# Fine-Tune a Model with Hugging Face's `Trainer` API

* Loosely derived from: https://huggingface.co/docs/transformers/tasks/sequence_classification
* Train, evaluate, output metrics

### `pip install` necessary packages, then restart runtime.

In [None]:
# uncomment lines below, run this cell, then restart the runtime before continuing
# !pip install transformers > out1
# !pip install datasets > out2
# !pip install numpy==1.23.4 > out3
# !pip install sentencepiece > out4
# !pip install wandb > out5

In [None]:
import matplotlib.pyplot as plt
import numpy as np
import re
import scipy
import time
import torch

from datasets import load_dataset, Dataset
from sklearn import metrics
from sklearn.metrics import accuracy_score, precision_recall_fscore_support, confusion_matrix, ConfusionMatrixDisplay
from transformers import BertForSequenceClassification, BertTokenizerFast, Trainer, TrainingArguments, AutoTokenizer, AutoModelForSequenceClassification, pipeline, AutoConfig

In [None]:
# Log in to your W&B account
import wandb
wandb.login()

### Verify if a GPU is available; print some details

In [None]:
print(f'Is a GPU available? {torch.cuda.is_available()}')
device_count = torch.cuda.device_count()
print(f'Number of GPUs available: {device_count}')
print(f'Current GPU index: {torch.cuda.current_device()}')
for i in range(device_count):
    print(f'Device {i}:')
    print(f'\t{torch.cuda.device(i)}')
    print(f'\t{torch.cuda.get_device_name(i)}')

In [None]:
!nvidia-smi

### Load model and dataset

In [None]:
# label2id: maps the class names to integers.
# id2label: maps the integers to class names.
id2label = {0:"NEGATIVE", 1:"POSITIVE"}
label2id = {"NEGATIVE":0, "POSITIVE":1}

# load pre-trained BERT embeddings and associated tokenizer
model = BertForSequenceClassification.from_pretrained('bert-base-uncased',id2label = id2label, label2id=label2id)
tokenizer = BertTokenizerFast.from_pretrained('bert-base-uncased')

In [None]:
rt = load_dataset('rotten_tomatoes')
rt

Examine a negative and a positive example from the `rotten_tomatoes` dataset

In [None]:
# positive review:
print(rt['train'][0])
print()
# negative review:
print(rt['train'][-7])

#### Tokenize dataset

In [None]:
def tokenize(batch):
    return tokenizer(batch['text'], padding=True, truncation=True)

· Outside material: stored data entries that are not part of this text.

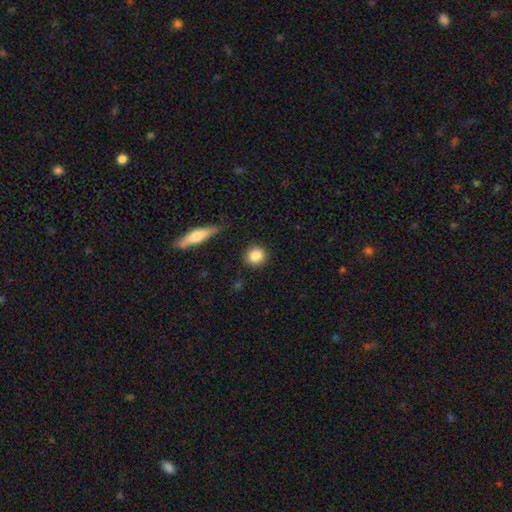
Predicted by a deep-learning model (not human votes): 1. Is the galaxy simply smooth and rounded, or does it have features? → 87% smooth, 8% star or artifact, 6% featured or disk.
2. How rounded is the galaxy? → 89% round, 9% in between, 2% cigar-shaped.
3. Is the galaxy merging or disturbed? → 88% none, 7% minor disturbance, 2% major disturbance, 2% merger.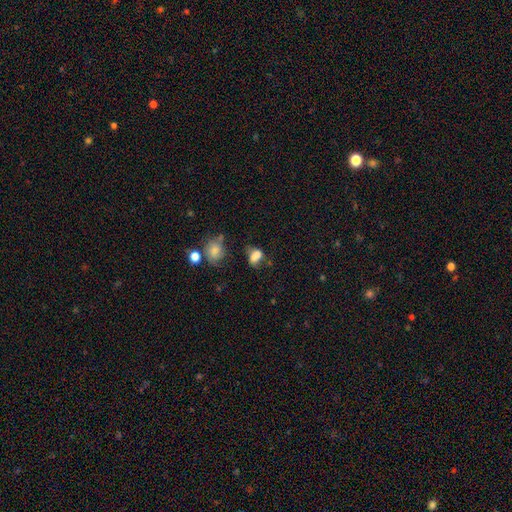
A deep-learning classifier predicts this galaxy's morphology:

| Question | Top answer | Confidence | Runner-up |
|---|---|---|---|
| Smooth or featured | smooth | 75% | star or artifact (13%) |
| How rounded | in between | 74% | round (23%) |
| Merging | none | 39% | minor disturbance (25%) |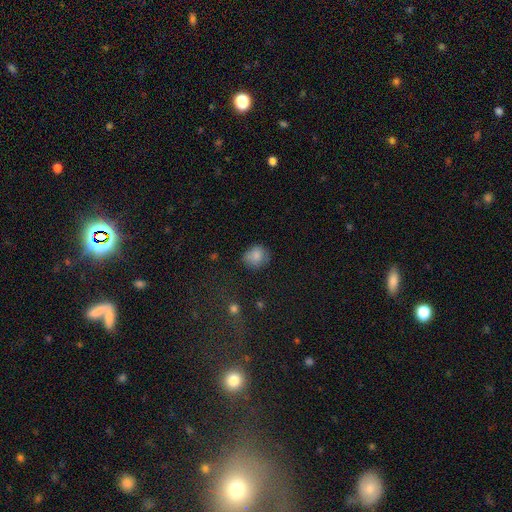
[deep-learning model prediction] Smooth or featured: smooth — 83% (star or artifact — 9%)
How rounded: round — 71% (in between — 28%)
Merging: none — 71% (minor disturbance — 22%)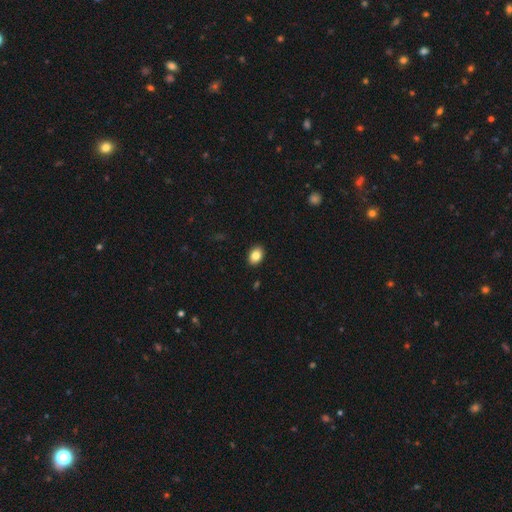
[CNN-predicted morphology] The model was most divided on "how rounded": in between: 80%, round: 18%, cigar-shaped: 1%. More confident: merging — none (90%); smooth or featured — smooth (85%).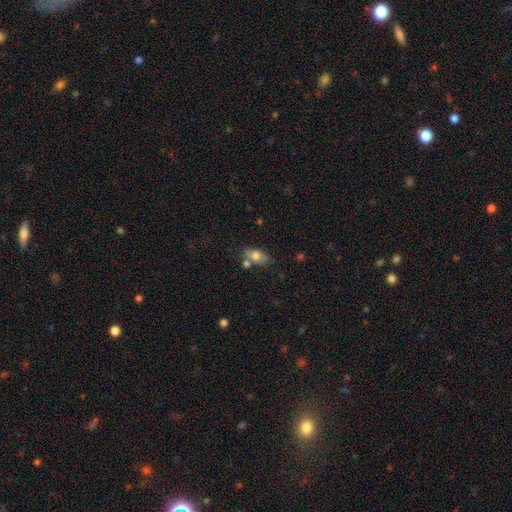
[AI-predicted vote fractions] A smooth galaxy with no disk features (68%) that is in between round and cigar-shaped (86%). Merging: none (58%).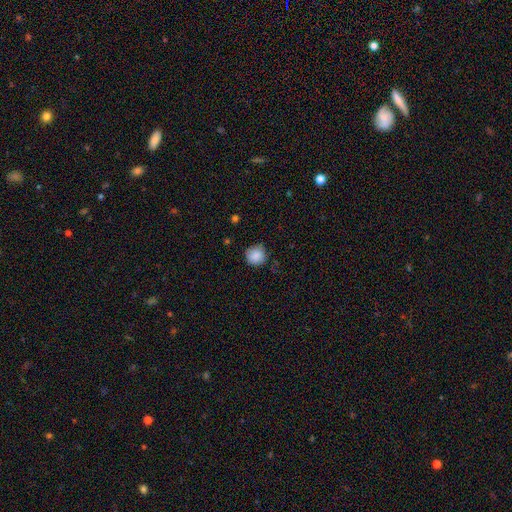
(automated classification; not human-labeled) The model was most divided on "merging": none: 77%, minor disturbance: 18%, major disturbance: 3%, merger: 1%. More confident: how rounded — round (92%); smooth or featured — smooth (87%).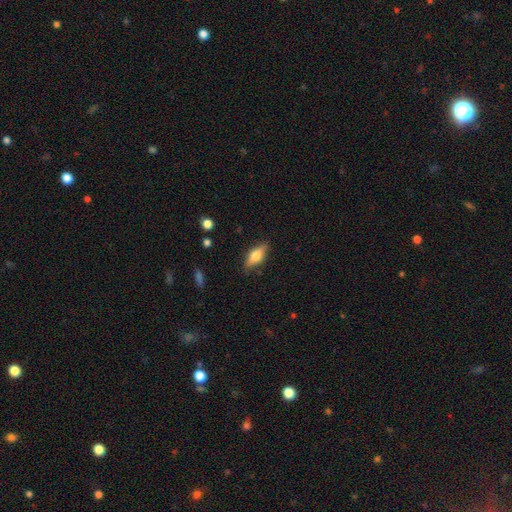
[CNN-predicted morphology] Smooth or featured: smooth — 52% (featured or disk — 40%)
How rounded: in between — 69% (cigar-shaped — 27%)
Merging: none — 82% (minor disturbance — 14%)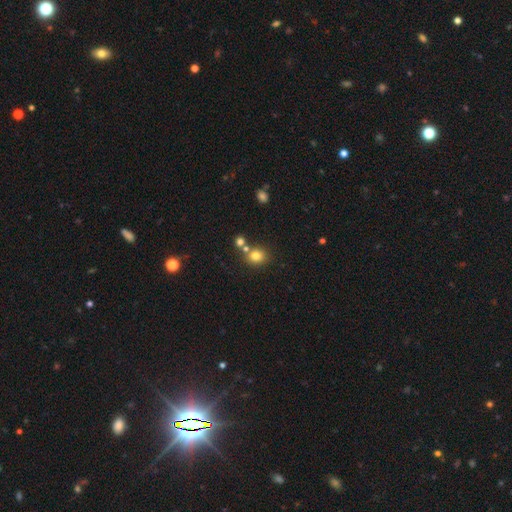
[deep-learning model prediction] smooth-or-featured: smooth: 79% | star or artifact: 14% | featured or disk: 8%
  how-rounded: round: 73% | in between: 26% | cigar-shaped: 1%
  merging: none: 66% | merger: 21% | minor disturbance: 10% | major disturbance: 3%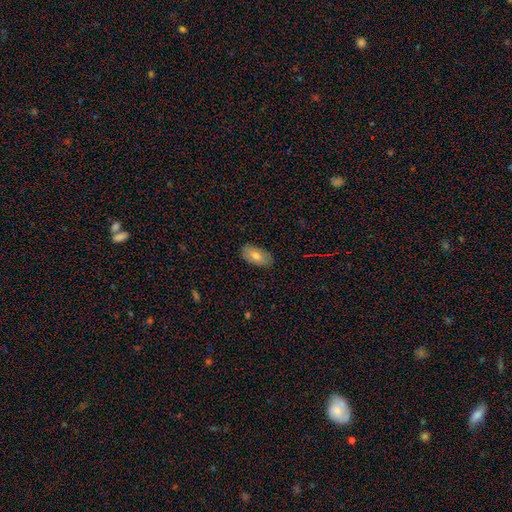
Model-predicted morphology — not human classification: Smooth or featured? smooth (72%)
How rounded? in between (93%)
Merging? none (85%)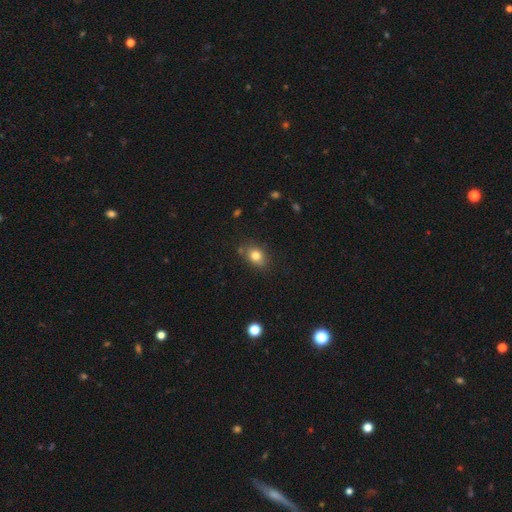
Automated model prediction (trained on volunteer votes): Overall: smooth (81%). How rounded: in between (51%; round 48%). Merging: none (76%).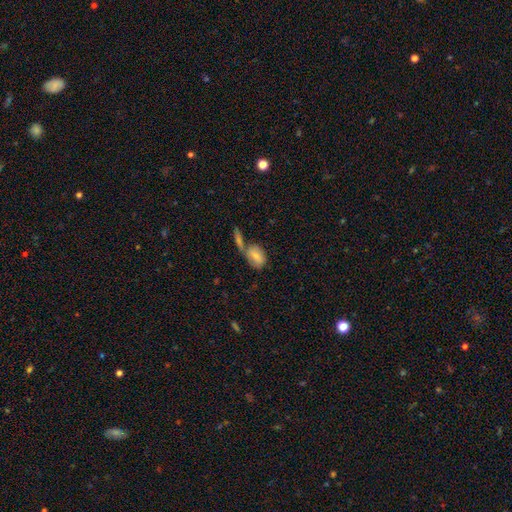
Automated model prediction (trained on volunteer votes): The model was most divided on "merging": merger: 43%, none: 40%, minor disturbance: 12%, major disturbance: 5%. More confident: how rounded — in between (82%); smooth or featured — smooth (76%).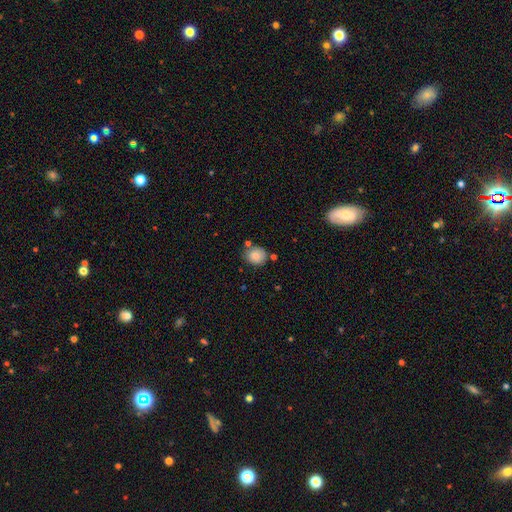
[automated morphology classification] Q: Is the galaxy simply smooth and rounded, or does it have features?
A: smooth — 85%.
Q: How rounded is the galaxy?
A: round — 77%.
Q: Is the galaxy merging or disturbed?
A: none — 72%.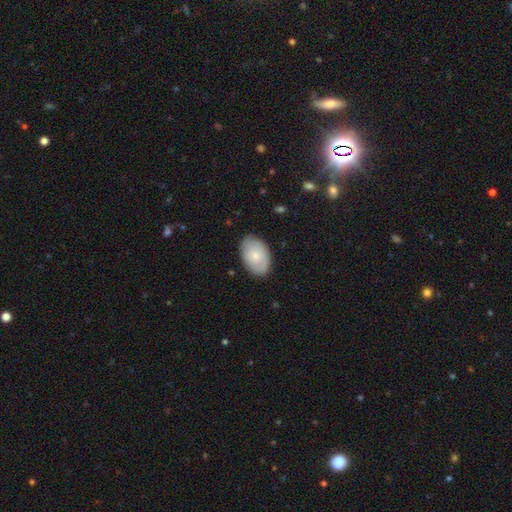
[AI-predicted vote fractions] smooth_or_featured: smooth (p=0.71) [alt: featured or disk p=0.24]
how_rounded: in between (p=0.90) [alt: round p=0.09]
merging: none (p=0.84) [alt: minor disturbance p=0.13]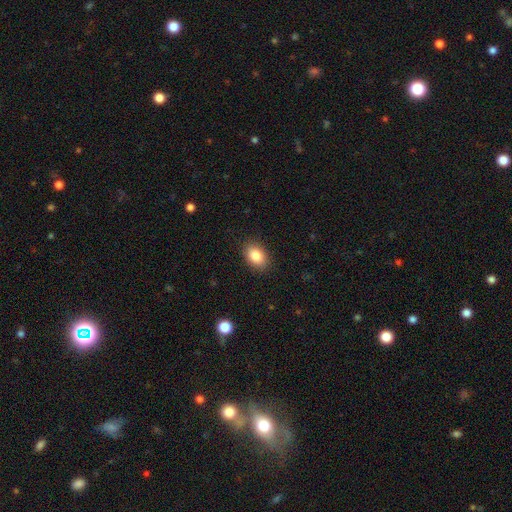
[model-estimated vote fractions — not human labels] smooth_or_featured: smooth (p=0.85) [alt: star or artifact p=0.08]
how_rounded: in between (p=0.81) [alt: round p=0.18]
merging: none (p=0.88) [alt: minor disturbance p=0.09]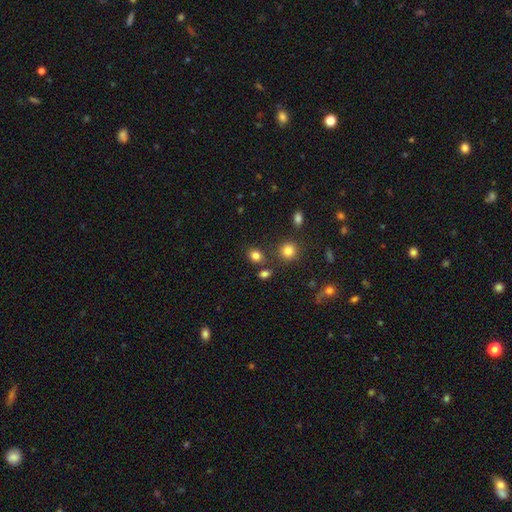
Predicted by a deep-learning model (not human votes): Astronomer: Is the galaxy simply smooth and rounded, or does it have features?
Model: smooth — 82%.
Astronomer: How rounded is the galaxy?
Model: round — 58% (runner-up: in between, 40%).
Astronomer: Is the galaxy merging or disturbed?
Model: none — 77%.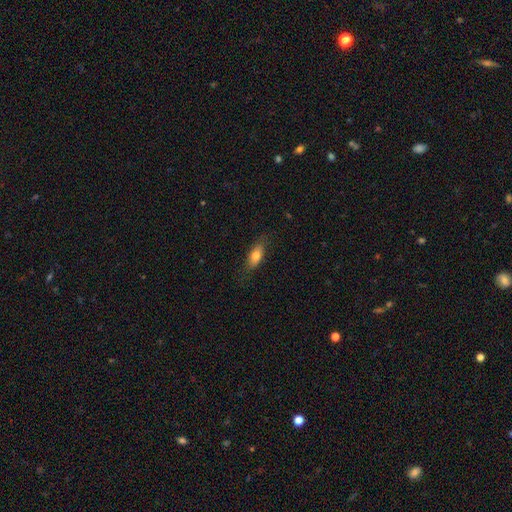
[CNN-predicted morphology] Smooth or featured?
  - smooth: 75% *
  - featured or disk: 18%
  - star or artifact: 7%
How rounded?
  - in between: 79% *
  - cigar-shaped: 17%
  - round: 4%
Merging?
  - none: 78% *
  - minor disturbance: 17%
  - major disturbance: 4%
  - merger: 1%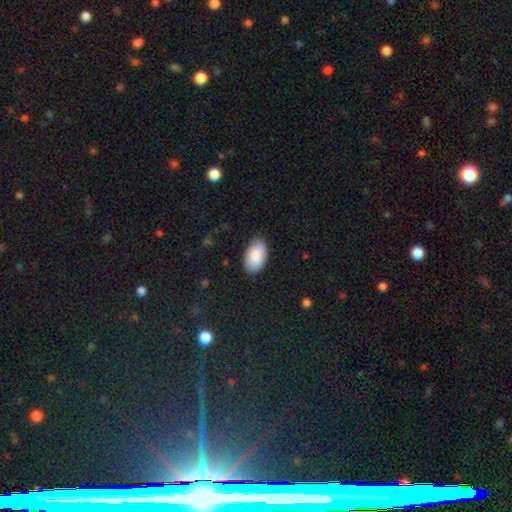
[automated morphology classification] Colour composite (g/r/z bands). It shows a smooth galaxy with no disk features (87%) that is in between round and cigar-shaped (95%). Merging: none (81%).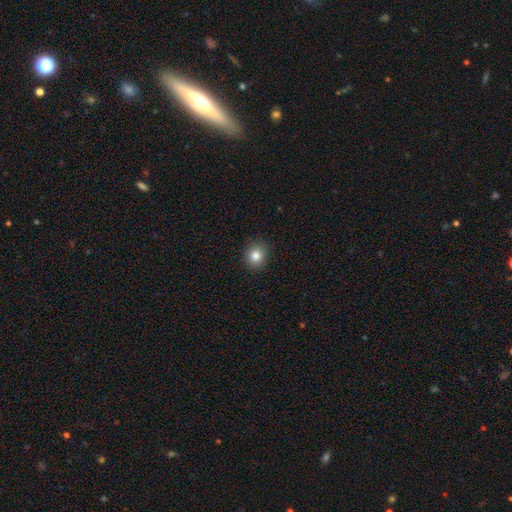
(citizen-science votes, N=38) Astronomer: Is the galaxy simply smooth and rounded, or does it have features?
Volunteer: smooth — 82%.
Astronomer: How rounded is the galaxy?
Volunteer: round — 94%.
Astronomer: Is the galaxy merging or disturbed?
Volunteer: none — 91%.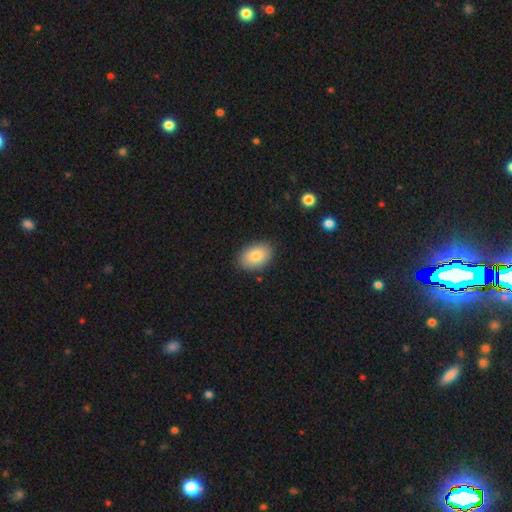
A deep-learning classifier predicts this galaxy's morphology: A smooth galaxy with no disk features (84%) that is in between round and cigar-shaped (87%). Merging: none (88%).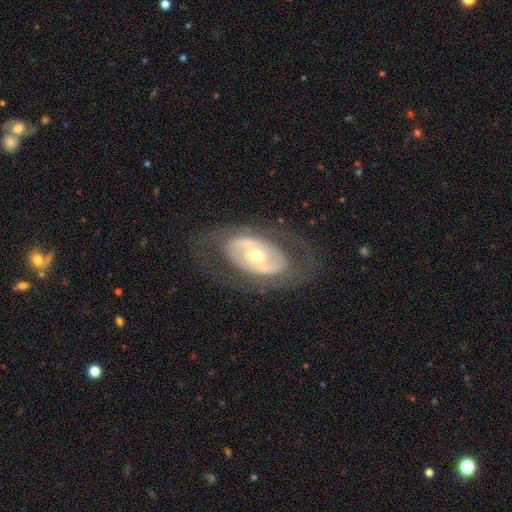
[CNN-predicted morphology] Q: Smooth or featured?
A: featured or disk (73%); runner-up: smooth (21%)
Q: Edge-on disk?
A: no (91%); runner-up: yes (9%)
Q: Bar?
A: no (63%); runner-up: weak (22%)
Q: Spiral arms?
A: no (63%); runner-up: yes (37%)
Q: Bulge size?
A: moderate (61%); runner-up: small (32%)
Q: Merging?
A: none (74%); runner-up: minor disturbance (13%)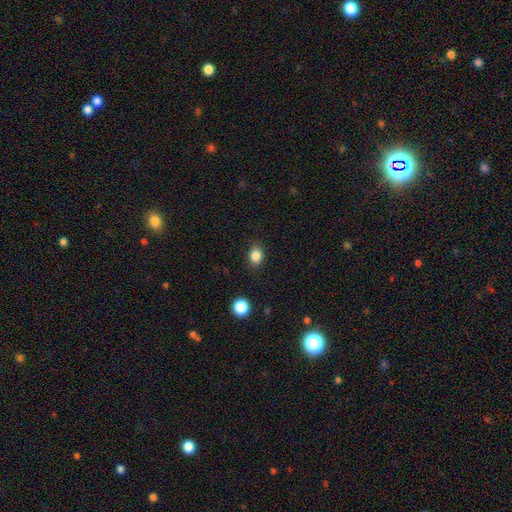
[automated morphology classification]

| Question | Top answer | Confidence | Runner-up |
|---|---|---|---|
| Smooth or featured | smooth | 85% | star or artifact (11%) |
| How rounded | in between | 59% | round (40%) |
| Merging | none | 85% | minor disturbance (11%) |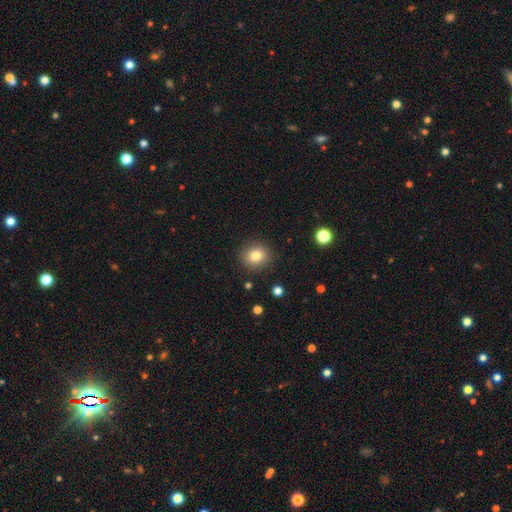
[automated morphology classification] smooth-or-featured: smooth: 80% | star or artifact: 11% | featured or disk: 8%
  how-rounded: round: 81% | in between: 18% | cigar-shaped: 1%
  merging: none: 90% | minor disturbance: 7% | major disturbance: 2% | merger: 1%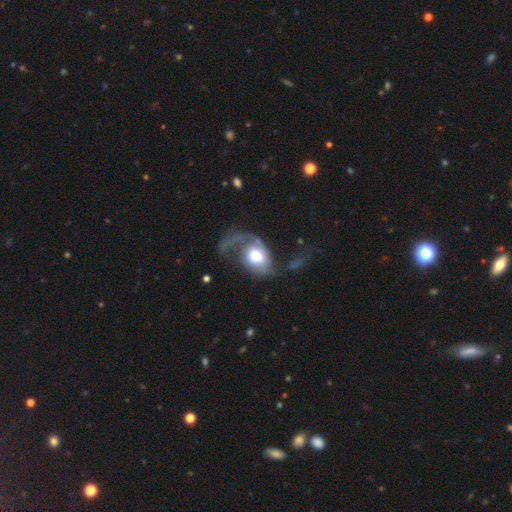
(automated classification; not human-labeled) The model was most divided on "bulge size": moderate: 45%, large: 41%, dominant: 9%, small: 4%, none: 1%. Remaining: edge-on disk — no (97%); spiral arms — yes (86%); bar — no (72%); smooth or featured — featured or disk (71%); spiral winding — loose (62%); spiral arm count — 2 (57%); merging — major disturbance (46%).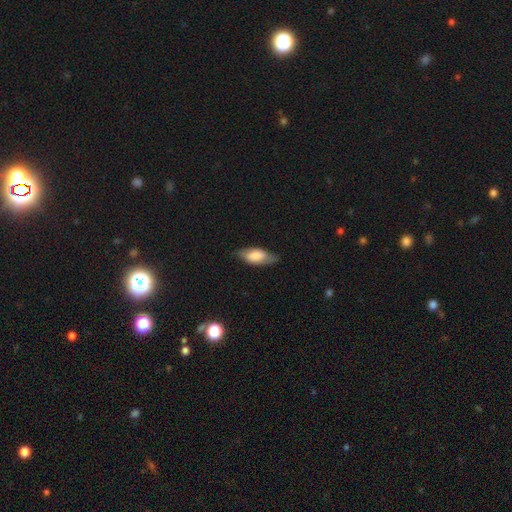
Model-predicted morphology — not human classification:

train_dataset, val_dataset, test_dataset = load_dataset('rotten_tomatoes', split=['train', 'validation', 'test'])
train_dataset = train_dataset.map(tokenize, batched=True, batch_size=len(train_dataset))
val_dataset = val_dataset.map(tokenize, batched=True, batch_size=len(val_dataset))
test_dataset = test_dataset.map(tokenize, batched=True, batch_size=len(test_dataset))
train_dataset.set_format('torch', columns=['input_ids', 'attention_mask', 'label'])
val_dataset.set_format('torch', columns=['input_ids', 'attention_mask', 'label'])
test_dataset.set_format('torch', columns=['input_ids', 'attention_mask', 'label'])

In [None]:
# model._get_name()
# model.name_or_path

### Train your model
* Set up a function to compute metrics: accuracy, precision, recall, f1
* Define training arguments and instantiate `Trainer`

In [None]:
# For wandb, declare some global variables.
dtg_run = time.strftime(f'%d%H%M%b%y').upper() #ex. '112036OCT21' ... add underscores for readability if desired

PROJ = 'basic-demo'
TAGS = ['rotten_tomatoes','dsp']
TITLE = f"rot_tom_finetuned_model_{dtg_run}"
BASE_MODEL = model._get_name()
NUM_EPOCHS = 3
BATCH_SIZE = 8
RNDM_SEED = 42
STEPS = 200

In [None]:
# Determine parameters to track for each run
wandb_config_dict = dict(base_model=BASE_MODEL,
                         epochs=NUM_EPOCHS,
                         batch_size=BATCH_SIZE,
                         seed=RNDM_SEED,
                         steps=STEPS)

# Initialize
wandb_init_dict = dict(name=TITLE,
                       project=PROJ,
                       tags=TAGS,
                       notes="this is an example run",
                       config=wandb_config_dict)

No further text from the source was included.